American artist Mark Dion’s large-scale installations draw attention to characters that observe, conserve or exploit the natural world.
Taking on the role of scientist, explorer, museum curator and archaeologist, Mark Dion approaches art by shadowing scientific enquiry, engaging in fieldwork, expeditions and experiments. This major solo exhibition of installations made between 1990 to the present, plus a new commission made especially for London, explores ideas concerning nature and the environment – such as how nature can exist in urban space but also how it is managed and controlled.
Alongside the new commission is a series of Hunting Blinds (2008), inspired by structures used to disguise hunters in the wild; a naturalist’s study decorated with wallpaper designed by the artist; and a recreation of a 1920 curator’s office filled with objects, artefacts and specimens from ancient and modern culture ('The Bureau of the Centre for the Study of Surrealism and Its Legacy').
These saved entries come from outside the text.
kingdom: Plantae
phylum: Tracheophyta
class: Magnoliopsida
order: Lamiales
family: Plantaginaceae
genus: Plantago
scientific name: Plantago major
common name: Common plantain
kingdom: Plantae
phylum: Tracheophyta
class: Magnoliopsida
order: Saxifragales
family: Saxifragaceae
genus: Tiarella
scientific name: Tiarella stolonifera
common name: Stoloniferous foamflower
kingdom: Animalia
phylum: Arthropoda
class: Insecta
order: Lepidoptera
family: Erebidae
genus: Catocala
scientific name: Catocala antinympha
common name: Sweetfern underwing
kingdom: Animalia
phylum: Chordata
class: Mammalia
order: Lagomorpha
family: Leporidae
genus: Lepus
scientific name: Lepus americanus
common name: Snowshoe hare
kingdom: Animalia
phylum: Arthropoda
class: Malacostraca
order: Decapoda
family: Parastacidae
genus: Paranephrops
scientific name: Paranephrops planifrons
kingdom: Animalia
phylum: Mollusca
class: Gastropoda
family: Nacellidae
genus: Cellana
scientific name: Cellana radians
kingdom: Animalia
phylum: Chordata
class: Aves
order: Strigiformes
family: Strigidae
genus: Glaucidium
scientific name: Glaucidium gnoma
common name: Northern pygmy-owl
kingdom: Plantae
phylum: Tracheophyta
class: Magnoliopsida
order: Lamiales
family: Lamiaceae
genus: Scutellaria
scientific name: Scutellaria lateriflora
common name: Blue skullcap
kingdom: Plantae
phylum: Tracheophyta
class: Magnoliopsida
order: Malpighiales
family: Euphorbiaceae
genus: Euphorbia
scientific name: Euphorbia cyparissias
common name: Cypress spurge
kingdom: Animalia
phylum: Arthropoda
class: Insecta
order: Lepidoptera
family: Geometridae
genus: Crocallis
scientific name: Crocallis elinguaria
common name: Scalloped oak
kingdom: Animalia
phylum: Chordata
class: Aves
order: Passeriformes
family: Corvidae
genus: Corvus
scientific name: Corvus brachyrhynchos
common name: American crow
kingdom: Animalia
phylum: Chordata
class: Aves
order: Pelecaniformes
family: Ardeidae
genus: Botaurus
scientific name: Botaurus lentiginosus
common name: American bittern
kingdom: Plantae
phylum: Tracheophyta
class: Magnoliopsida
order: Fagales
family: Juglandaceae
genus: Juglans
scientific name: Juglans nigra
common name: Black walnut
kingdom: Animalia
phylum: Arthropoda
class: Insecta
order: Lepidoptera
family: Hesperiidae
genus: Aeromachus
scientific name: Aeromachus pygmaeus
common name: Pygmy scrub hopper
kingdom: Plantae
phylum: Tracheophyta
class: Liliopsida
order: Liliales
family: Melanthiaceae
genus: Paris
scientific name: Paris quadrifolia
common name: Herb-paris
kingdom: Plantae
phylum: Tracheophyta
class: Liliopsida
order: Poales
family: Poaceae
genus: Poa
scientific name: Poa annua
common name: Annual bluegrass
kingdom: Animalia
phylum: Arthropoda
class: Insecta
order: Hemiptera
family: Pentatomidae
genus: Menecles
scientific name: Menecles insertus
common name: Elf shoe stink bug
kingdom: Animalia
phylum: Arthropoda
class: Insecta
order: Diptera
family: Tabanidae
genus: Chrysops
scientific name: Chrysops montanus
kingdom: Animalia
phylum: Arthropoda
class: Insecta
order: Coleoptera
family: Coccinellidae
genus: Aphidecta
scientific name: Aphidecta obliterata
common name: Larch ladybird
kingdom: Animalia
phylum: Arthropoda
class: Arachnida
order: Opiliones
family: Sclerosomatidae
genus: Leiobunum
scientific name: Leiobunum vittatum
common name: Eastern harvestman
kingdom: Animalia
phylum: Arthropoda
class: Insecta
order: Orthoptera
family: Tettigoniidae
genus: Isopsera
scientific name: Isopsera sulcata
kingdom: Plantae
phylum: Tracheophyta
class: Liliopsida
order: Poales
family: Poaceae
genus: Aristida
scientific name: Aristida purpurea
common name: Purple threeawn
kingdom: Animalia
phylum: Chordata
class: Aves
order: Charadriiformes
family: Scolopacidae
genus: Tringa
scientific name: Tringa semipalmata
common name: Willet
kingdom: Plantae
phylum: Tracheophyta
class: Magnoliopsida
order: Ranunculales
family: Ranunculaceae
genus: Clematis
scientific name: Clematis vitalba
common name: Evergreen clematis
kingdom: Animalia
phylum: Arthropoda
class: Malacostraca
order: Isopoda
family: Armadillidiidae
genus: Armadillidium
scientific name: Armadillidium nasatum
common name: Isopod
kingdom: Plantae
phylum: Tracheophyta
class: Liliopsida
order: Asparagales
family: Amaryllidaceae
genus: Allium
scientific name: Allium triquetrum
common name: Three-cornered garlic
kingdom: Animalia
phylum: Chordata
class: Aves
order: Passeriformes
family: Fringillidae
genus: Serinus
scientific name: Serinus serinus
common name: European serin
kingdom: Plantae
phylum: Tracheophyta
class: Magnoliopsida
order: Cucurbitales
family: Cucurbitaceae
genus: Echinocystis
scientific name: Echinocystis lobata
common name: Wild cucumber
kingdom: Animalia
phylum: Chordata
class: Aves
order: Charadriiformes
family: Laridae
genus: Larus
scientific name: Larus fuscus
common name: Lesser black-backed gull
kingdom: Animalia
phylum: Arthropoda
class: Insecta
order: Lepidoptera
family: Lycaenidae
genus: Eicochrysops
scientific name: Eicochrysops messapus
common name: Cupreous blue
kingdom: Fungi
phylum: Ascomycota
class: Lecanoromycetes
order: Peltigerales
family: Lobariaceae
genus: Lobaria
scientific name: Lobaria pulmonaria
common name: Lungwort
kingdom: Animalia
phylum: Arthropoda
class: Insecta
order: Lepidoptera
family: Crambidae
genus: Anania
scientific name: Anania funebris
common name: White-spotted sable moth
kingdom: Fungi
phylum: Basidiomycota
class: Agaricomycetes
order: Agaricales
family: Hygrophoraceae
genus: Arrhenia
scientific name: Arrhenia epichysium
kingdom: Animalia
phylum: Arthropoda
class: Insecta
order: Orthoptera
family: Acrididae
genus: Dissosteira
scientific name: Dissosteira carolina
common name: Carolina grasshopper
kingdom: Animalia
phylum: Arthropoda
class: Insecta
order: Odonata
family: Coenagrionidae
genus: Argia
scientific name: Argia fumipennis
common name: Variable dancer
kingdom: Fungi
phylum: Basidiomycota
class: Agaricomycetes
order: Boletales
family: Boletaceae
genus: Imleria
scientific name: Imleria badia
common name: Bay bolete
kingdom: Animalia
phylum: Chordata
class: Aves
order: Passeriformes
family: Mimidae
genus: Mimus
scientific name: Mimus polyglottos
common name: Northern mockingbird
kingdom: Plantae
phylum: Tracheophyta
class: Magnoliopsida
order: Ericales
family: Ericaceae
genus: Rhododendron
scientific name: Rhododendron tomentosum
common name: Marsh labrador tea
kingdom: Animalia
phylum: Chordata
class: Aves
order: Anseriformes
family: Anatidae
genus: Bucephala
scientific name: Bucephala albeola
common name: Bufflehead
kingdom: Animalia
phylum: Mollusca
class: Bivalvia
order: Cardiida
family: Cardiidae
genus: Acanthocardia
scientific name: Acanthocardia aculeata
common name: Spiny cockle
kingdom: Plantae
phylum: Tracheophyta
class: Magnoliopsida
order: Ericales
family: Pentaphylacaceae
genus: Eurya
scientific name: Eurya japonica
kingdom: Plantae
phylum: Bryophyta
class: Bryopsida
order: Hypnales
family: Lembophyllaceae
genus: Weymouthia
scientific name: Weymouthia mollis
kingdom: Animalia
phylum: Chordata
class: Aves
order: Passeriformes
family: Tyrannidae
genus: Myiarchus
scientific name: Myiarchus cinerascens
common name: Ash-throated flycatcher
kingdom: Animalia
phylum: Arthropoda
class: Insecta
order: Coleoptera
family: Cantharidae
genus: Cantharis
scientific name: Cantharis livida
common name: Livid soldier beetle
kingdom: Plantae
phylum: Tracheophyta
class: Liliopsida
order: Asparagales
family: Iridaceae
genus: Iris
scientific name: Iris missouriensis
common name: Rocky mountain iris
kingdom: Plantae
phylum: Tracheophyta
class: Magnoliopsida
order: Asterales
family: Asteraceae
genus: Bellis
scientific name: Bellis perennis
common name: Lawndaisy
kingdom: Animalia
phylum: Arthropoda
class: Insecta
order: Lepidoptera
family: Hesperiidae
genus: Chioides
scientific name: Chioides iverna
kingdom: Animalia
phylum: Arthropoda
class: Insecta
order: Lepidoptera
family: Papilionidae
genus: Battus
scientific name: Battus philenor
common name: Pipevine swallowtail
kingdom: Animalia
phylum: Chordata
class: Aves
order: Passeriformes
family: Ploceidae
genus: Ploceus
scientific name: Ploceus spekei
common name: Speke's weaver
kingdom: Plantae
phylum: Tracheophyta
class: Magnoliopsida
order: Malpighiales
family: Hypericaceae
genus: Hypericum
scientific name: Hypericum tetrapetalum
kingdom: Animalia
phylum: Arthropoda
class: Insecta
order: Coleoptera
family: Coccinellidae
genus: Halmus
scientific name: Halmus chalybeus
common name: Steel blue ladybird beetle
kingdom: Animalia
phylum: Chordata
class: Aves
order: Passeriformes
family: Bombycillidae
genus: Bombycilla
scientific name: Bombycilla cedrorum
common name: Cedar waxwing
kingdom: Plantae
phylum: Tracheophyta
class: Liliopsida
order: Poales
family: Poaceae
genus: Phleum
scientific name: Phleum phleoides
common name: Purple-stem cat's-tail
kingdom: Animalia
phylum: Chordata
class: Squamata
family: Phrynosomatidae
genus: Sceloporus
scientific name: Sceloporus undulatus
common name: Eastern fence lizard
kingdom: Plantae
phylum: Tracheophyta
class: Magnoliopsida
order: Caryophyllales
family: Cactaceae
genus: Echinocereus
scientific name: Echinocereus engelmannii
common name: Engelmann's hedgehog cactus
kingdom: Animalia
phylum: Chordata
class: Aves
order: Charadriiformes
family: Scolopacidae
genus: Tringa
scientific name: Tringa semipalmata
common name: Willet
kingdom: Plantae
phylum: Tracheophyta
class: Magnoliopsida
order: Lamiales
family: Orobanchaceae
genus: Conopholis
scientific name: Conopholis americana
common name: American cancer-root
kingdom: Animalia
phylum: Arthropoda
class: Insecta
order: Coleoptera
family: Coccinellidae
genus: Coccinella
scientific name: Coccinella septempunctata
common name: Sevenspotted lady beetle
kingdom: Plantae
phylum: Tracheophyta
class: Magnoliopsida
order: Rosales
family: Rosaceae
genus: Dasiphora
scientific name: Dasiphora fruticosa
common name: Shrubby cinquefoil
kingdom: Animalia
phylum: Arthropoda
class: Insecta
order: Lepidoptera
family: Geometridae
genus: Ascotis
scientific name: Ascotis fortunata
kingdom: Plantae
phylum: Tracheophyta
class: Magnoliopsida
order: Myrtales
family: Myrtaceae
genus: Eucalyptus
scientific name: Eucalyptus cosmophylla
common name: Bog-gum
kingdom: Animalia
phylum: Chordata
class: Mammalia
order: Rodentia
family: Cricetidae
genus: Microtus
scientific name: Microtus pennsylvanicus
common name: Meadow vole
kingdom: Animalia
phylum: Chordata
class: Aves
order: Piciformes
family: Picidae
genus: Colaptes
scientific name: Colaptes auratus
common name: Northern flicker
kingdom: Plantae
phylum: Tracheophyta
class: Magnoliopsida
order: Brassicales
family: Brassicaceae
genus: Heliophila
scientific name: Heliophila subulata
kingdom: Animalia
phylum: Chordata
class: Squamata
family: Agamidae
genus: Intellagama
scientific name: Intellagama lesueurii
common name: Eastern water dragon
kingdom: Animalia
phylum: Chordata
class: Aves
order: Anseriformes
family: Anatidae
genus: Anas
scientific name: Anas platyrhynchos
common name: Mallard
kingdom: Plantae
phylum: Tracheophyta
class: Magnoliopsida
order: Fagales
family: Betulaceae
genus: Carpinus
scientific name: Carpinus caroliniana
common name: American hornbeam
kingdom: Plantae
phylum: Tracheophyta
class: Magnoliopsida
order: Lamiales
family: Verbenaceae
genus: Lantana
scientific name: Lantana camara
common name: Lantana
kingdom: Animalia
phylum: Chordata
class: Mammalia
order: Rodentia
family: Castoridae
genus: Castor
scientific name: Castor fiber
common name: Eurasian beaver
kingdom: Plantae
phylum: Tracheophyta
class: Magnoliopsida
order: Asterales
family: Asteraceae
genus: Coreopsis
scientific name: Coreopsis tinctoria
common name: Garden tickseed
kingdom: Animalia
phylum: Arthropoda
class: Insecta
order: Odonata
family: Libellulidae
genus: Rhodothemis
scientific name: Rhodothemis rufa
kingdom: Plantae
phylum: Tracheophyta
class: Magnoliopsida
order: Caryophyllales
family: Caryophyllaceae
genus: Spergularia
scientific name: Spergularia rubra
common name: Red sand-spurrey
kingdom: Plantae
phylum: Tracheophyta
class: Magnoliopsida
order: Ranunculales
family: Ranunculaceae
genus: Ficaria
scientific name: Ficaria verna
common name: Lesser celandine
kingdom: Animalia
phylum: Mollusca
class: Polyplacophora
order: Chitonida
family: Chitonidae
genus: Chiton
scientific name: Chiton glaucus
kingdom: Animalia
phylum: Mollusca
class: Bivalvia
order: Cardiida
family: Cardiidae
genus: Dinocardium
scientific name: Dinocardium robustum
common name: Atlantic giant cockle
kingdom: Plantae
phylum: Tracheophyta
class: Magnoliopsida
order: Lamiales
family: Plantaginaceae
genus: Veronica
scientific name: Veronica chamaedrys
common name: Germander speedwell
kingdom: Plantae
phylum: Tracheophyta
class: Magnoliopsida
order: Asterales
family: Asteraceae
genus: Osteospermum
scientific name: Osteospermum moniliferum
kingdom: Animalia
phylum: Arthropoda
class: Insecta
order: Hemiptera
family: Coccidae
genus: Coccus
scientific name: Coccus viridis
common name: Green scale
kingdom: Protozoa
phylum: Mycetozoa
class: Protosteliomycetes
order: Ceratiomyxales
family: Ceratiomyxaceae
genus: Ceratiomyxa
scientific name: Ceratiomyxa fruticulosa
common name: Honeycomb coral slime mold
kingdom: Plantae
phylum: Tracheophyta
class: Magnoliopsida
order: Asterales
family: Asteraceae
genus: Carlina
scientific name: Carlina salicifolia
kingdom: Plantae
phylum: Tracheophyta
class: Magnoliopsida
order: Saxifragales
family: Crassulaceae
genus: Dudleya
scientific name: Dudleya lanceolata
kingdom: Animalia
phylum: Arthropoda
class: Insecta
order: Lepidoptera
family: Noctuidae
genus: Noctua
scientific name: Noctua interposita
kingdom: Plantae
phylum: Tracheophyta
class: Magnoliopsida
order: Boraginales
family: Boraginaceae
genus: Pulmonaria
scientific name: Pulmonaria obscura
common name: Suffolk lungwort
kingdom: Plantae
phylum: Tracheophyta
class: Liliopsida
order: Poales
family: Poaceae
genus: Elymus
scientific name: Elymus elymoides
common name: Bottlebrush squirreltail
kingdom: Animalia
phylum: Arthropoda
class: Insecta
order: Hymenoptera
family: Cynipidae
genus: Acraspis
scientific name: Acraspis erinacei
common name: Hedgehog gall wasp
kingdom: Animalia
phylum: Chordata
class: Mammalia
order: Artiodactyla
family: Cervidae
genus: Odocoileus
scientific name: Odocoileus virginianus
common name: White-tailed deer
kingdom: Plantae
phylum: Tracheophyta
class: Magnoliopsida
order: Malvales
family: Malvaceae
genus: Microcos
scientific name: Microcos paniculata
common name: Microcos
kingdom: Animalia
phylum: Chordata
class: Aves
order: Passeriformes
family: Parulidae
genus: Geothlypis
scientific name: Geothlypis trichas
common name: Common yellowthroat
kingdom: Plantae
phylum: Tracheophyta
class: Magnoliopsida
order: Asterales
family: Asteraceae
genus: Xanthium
Finally, Tate Thames Dig (1998-2000) is presented as an example of Dion’s participatory work. In 1998, led by Dion's archaeological approach, a group of teenagers, retirees, artists and historians mudlarked on the foreshores of Millbank and Bankside, London, looking for artefacts at low tide and finding objects such as clay pipes, plastic toys, credit cards and animal bones. Here these findings are transformed into a poetic display, accompanied by documentary photographs of the beachcombers and tidal flow charts.